School board member Cara Reynolds was the featured speaker at the October meeting of the DWC, focusing on recent Florida legislation and its impact on the Charlotte County Schools. She highlighted how the Charlotte County School Board successfully worked with local state legislators to receive grant funding to create a technical airframe career program for county students as part of an expanding state initiative to promote career and tech education.
She addressed school safety issues, noting that every county school has at least one dedicated school resource officer. She indicated that the Charlotte County Board has not yet addressed the state’s Guardian Program, allowing teachers voluntarily to train to carry guns in school. She says the board seems disinclined to take up the matter. That indicates to her that the Board has no interest in participating in the Guardian Program at this time. Students do practice monthly safety drills.
Reynolds talked about the impact the recent school referendum has had. Base pay for teachers has gone up from $38,000 to $45,000. Most current teachers have seen a 13-17% pay raise. The pay increases should help attract and keep qualified teachers. The referendum has also helped to hire reading coaches for students.
The Charlotte County Schools have moved up from 48th place in the state to 30th. This has occurred even though the poverty levels in Charlotte County are high compared to neighboring areas that rank higher. For example, there are two schools in the county where 100% of the students come from socially/economically deprived homes. The highest percentage in a Sarasota school is 81%. According to Reynolds, every child in the county receives a free breakfast and lunch as part of a federal program.

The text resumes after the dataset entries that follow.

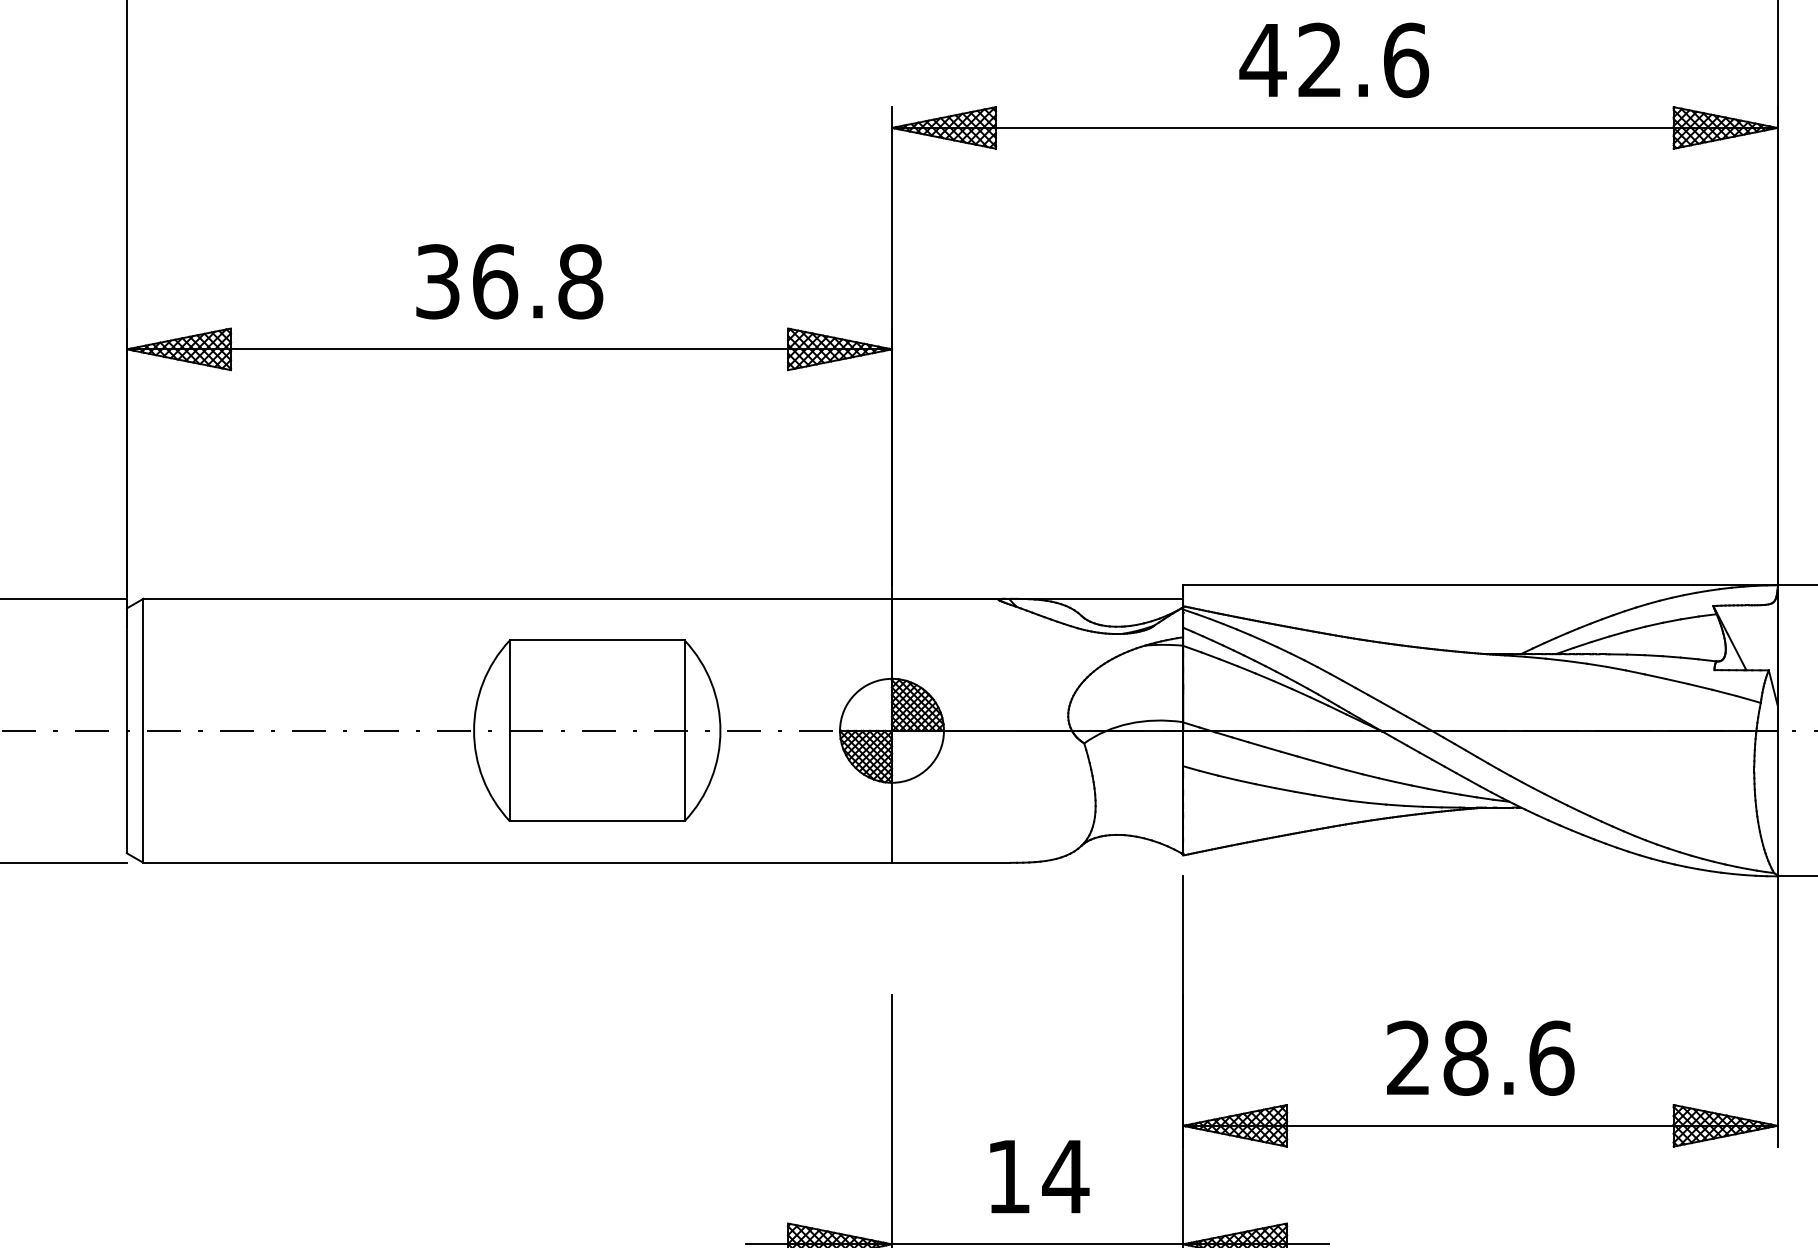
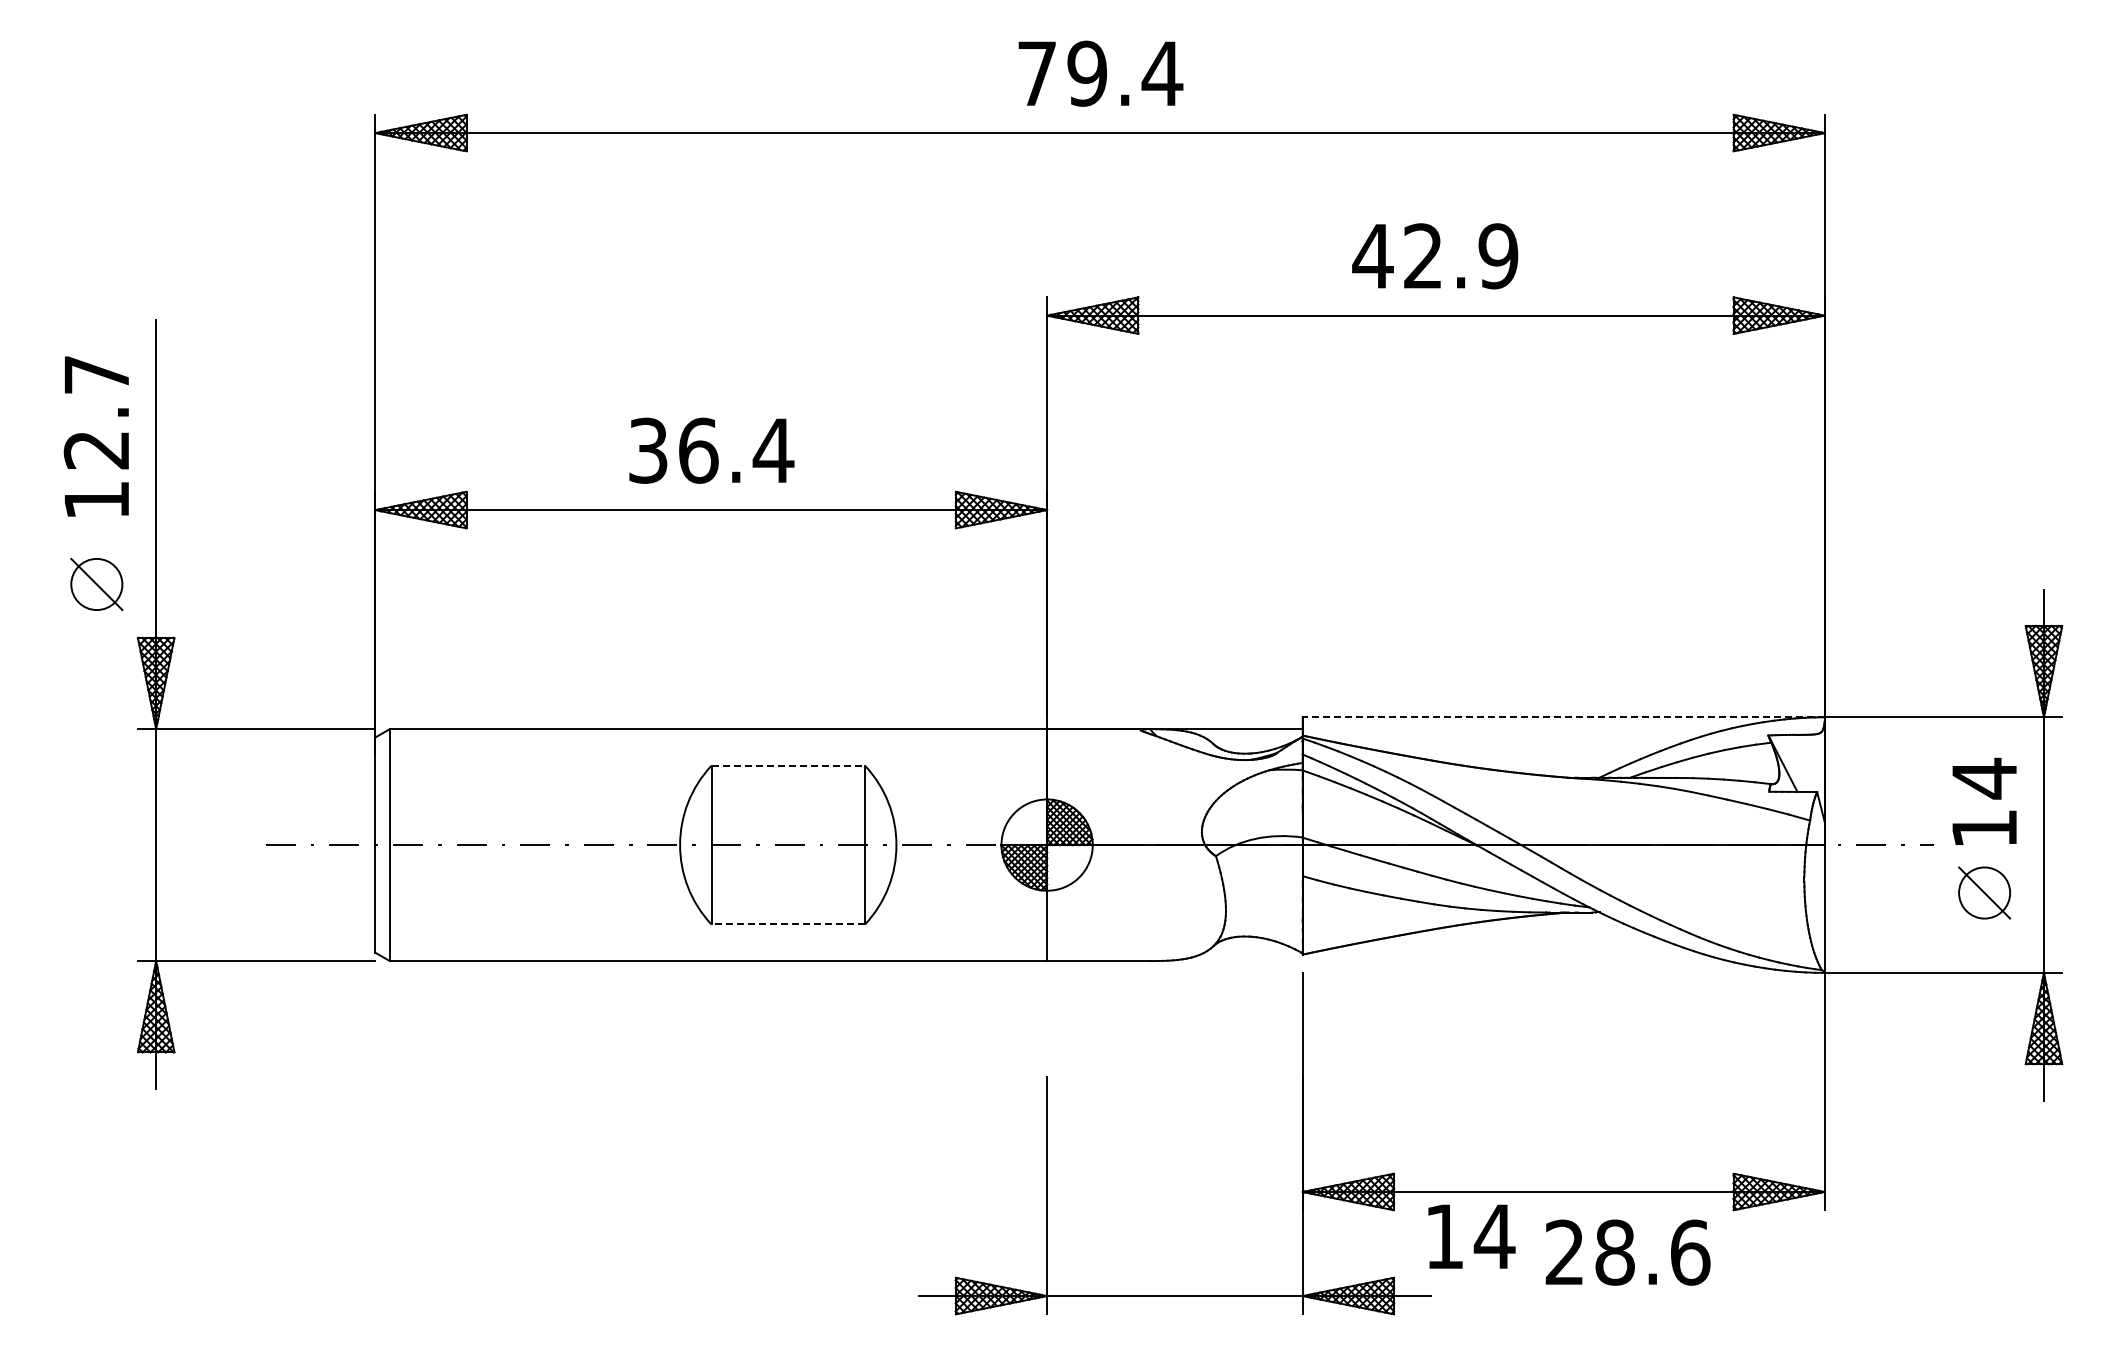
text: (1405, 60) -> (1498, 256), 42.6 -> 42.9
text: (580, 281) -> (773, 450), 36.8 -> 36.4
line: (1480, 585) -> (1563, 717), solid -> dashed
line: (597, 640) -> (788, 765), solid -> dashed
line: (597, 821) -> (788, 924), solid -> dashed
text: (1480, 1058) -> (1627, 1252), moved
text: (1039, 1176) -> (1471, 1236), moved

In other efforts to assist deprived students, the Charlotte County Schools are expanding efforts to work with local nonprofits such as the Boys and Girls Club to build coordinated programs as partners rather than working separately.
Although Charlotte County has relatively few charter schools, Reynolds had concerns about legislation shifting increasing allocations of money to charter and private schools statewide. As a taxpayer herself, she is concerned that her money is going to many programs that require very little oversight compared to the public schools.
Another financial concern is the growing number of “unfunded mandates” coming from the state level. As an example, the state is now requiring 5 hours of mental health education each year for students in grades 6-12. With that mandate came no curriculum or money to guide the local schools. She points out that the state has changed its required standards five times in the past 24 years.